--- start Excerpted data ---

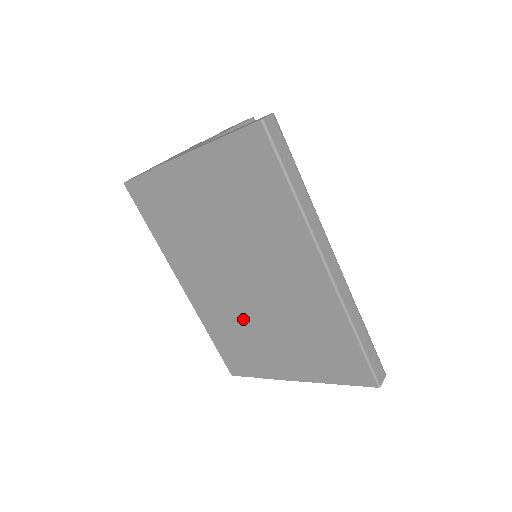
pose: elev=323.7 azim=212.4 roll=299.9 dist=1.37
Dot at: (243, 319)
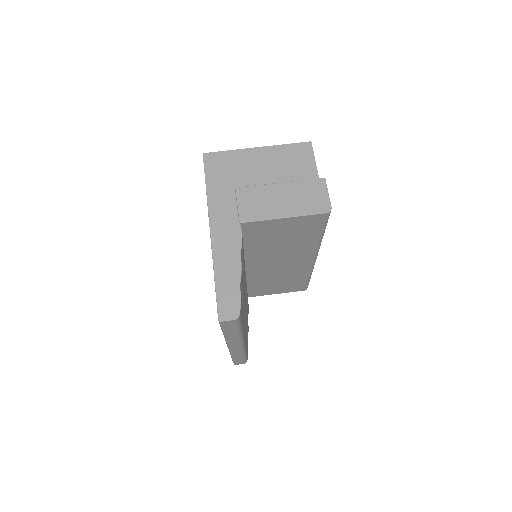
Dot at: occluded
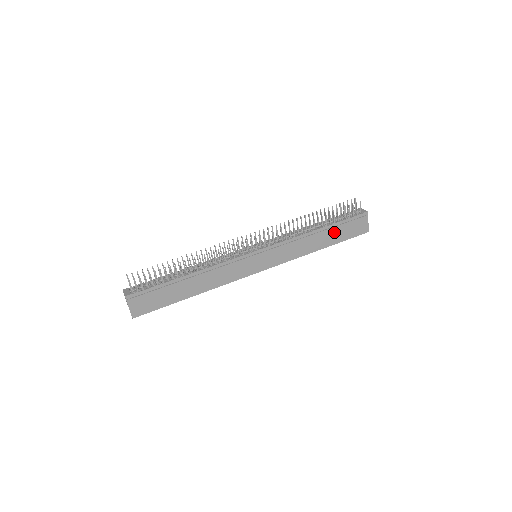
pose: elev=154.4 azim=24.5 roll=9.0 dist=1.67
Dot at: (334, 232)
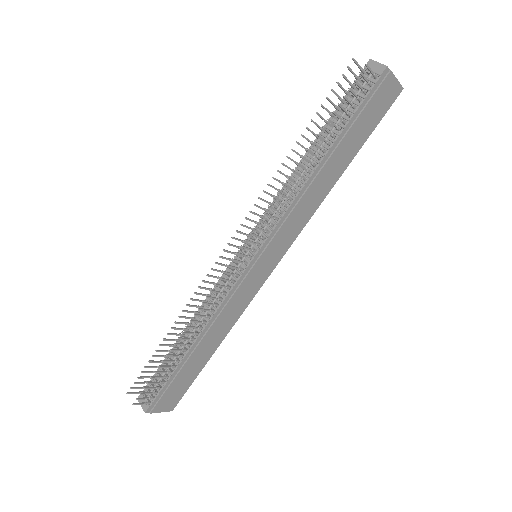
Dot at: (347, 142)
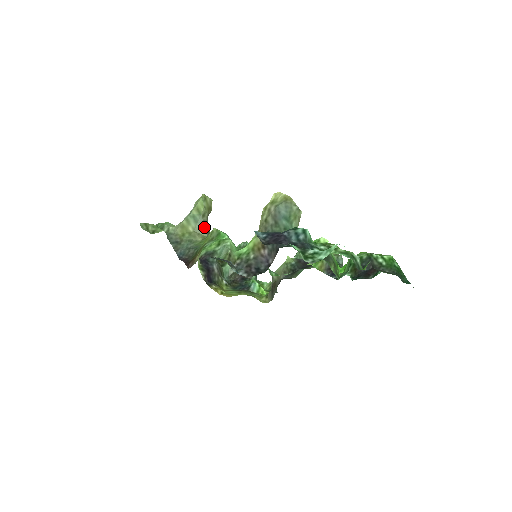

--- end Excerpted data ---

Work to complete.
Write down every line of the data above word for word, leaving out the pictures.

Task solution.
pose: elev=323.7 azim=212.4 roll=299.9 dist=1.37
Dot at: (243, 319)
Dot at: occluded
pose: elev=154.4 azim=24.5 roll=9.0 dist=1.67
Dot at: (334, 232)
Dot at: (347, 142)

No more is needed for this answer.